Material for this exercise —

-- BEGIN --

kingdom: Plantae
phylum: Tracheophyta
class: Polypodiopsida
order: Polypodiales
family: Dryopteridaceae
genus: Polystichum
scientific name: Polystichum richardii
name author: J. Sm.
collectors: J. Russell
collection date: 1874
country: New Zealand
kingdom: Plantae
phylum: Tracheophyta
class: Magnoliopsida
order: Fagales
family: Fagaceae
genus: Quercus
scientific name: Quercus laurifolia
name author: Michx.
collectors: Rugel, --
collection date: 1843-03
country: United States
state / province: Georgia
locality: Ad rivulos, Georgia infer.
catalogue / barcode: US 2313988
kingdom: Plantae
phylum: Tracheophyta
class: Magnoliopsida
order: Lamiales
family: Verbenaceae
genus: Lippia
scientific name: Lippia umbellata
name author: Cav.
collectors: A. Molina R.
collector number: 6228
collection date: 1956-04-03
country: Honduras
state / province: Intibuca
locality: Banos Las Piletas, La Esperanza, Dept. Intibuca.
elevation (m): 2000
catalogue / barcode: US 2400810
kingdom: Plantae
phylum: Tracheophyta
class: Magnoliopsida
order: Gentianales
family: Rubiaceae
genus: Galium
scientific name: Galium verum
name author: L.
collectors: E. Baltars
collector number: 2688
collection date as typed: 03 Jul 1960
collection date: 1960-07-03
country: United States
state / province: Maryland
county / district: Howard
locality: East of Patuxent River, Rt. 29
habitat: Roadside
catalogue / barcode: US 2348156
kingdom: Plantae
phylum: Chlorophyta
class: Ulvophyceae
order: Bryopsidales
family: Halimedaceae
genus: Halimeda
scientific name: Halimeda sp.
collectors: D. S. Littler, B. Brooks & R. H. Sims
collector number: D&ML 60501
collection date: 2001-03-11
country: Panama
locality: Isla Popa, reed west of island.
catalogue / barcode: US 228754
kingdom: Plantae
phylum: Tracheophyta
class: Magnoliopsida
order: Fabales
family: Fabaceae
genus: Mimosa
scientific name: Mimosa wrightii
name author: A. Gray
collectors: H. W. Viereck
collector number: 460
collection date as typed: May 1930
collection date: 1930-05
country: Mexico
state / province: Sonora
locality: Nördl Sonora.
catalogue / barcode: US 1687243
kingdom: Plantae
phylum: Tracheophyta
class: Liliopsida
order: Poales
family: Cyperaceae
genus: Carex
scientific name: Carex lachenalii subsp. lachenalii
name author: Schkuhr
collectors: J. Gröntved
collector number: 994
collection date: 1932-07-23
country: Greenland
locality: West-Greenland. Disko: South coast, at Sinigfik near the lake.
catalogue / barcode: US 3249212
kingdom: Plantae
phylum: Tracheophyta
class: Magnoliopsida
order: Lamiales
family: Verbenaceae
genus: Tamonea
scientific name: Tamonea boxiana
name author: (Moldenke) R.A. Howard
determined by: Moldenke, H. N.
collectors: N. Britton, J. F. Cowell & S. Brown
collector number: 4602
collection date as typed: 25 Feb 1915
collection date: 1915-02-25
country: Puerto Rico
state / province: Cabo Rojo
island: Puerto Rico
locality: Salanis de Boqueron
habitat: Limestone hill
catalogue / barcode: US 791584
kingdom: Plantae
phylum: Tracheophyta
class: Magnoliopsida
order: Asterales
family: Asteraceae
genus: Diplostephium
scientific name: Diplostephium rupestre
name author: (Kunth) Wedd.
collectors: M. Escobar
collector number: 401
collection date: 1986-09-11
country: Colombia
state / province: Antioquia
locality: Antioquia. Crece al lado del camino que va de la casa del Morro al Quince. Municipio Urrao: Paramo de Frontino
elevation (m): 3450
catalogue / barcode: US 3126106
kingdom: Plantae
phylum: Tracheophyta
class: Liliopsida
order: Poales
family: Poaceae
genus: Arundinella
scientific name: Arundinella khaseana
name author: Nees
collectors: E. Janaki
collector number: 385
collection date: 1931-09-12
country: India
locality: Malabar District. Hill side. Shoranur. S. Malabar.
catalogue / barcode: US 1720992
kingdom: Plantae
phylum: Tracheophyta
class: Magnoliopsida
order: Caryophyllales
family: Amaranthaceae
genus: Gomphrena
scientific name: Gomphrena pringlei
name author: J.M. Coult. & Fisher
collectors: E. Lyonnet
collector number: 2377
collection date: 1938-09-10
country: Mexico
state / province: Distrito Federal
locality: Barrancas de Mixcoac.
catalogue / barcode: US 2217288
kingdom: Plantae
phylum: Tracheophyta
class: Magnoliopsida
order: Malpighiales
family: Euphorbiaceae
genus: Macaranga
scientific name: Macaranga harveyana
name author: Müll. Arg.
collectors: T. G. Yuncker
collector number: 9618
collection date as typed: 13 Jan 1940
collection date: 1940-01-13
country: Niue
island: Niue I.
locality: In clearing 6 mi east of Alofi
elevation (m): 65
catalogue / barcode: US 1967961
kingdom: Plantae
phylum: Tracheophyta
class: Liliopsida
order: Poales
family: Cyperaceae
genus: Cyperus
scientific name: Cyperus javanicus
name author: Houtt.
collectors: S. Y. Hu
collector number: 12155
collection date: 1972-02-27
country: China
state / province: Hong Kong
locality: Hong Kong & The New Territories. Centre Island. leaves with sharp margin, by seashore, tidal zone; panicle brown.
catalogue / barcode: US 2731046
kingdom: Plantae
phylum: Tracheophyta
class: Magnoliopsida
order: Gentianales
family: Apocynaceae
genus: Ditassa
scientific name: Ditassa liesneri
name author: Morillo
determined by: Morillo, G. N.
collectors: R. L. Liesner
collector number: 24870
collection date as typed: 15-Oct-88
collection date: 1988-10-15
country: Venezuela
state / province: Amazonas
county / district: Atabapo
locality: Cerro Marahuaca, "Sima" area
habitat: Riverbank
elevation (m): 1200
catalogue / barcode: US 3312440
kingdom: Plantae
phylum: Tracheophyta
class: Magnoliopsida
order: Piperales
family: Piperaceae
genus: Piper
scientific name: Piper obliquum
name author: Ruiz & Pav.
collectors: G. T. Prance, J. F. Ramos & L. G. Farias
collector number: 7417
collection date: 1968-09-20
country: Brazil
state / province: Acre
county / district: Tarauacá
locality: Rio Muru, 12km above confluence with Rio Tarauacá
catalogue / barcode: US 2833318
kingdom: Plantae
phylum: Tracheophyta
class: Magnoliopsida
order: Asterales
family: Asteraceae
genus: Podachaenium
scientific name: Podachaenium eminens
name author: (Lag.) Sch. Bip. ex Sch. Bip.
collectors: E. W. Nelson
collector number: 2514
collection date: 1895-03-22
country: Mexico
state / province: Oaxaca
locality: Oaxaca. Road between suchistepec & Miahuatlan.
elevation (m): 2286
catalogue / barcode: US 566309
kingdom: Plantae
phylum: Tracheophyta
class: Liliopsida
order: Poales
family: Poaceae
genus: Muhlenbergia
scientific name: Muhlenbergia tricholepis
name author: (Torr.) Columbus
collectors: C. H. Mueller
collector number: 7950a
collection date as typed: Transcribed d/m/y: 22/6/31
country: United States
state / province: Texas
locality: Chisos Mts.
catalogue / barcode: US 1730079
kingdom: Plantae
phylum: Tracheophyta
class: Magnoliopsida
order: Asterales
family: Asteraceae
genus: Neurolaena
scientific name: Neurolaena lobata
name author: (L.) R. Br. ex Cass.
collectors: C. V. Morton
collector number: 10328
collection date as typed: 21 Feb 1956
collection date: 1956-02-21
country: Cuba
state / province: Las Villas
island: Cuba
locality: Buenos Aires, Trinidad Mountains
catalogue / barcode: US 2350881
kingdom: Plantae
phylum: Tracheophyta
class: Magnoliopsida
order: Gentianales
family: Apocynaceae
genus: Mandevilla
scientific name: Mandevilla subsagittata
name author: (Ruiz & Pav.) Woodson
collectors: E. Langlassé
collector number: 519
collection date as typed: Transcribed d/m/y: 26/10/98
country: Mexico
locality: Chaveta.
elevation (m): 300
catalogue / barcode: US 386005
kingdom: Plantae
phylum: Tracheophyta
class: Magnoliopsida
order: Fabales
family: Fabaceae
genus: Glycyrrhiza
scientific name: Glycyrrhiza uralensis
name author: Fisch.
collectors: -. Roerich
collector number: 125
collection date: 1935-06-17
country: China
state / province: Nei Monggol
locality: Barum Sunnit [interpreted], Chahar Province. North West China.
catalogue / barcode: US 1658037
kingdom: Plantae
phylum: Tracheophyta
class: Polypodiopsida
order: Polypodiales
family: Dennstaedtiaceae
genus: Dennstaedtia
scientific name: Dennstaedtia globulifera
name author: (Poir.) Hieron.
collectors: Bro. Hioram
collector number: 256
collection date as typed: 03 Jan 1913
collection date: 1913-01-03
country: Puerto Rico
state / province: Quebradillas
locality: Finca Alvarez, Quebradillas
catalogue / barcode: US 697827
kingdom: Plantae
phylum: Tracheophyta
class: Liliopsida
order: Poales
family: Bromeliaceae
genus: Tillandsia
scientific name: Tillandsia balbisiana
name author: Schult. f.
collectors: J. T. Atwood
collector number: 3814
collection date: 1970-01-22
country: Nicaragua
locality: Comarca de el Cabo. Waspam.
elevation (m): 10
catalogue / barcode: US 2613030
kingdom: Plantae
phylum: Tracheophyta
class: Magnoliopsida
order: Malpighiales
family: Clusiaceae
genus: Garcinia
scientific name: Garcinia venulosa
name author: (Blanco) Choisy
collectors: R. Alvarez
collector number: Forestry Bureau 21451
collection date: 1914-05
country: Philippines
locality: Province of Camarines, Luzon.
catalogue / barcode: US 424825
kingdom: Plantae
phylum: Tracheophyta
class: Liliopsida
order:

-- END --

Exercise prompt — Copy out the entries from the line with "collection date: 1935-06-17" through the line with "collector number: 256", changing "locality" to "location" and leaving everything else the same.

The result —
collection date: 1935-06-17
country: China
state / province: Nei Monggol
location: Barum Sunnit [interpreted], Chahar Province. North West China.
catalogue / barcode: US 1658037
kingdom: Plantae
phylum: Tracheophyta
class: Polypodiopsida
order: Polypodiales
family: Dennstaedtiaceae
genus: Dennstaedtia
scientific name: Dennstaedtia globulifera
name author: (Poir.) Hieron.
collectors: Bro. Hioram
collector number: 256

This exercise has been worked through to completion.